→ Assignment
Copy every line of the records below word for word, but leave the pictures out.

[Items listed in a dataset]
>>
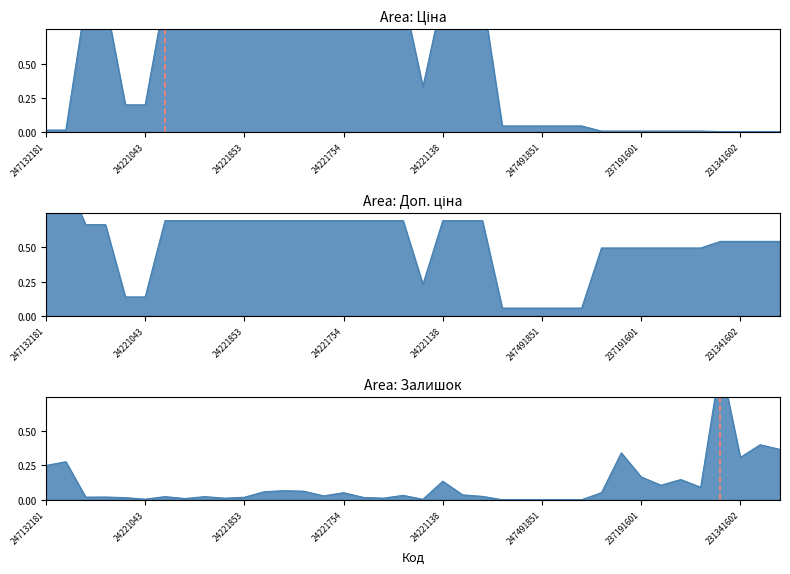

What is the label of the 29th point from the left?

237191603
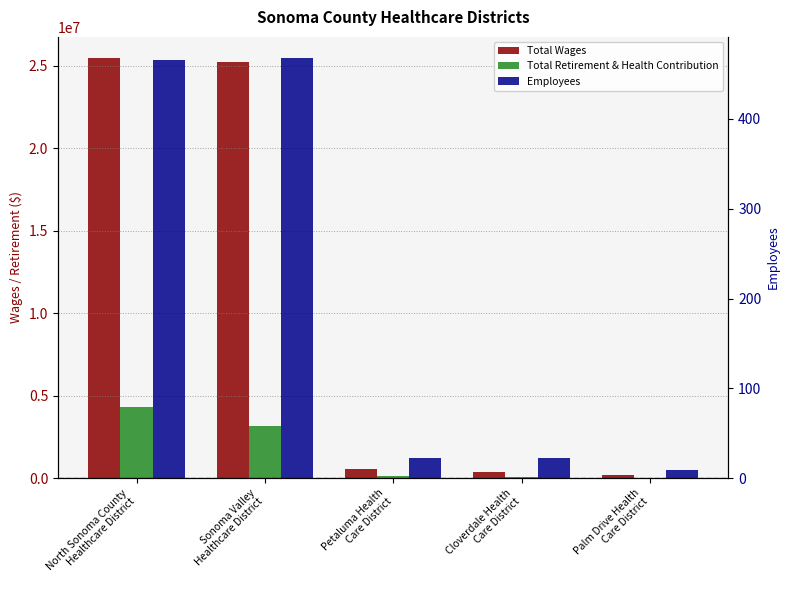

Is it true that Total Retirement & Health Contribution equals 0 at Palm Drive Health
Care District?

True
<<
→ Written solution
What is the label of the 29th point from the left?

237191603

Is it true that Total Retirement & Health Contribution equals 0 at Palm Drive Health
Care District?

True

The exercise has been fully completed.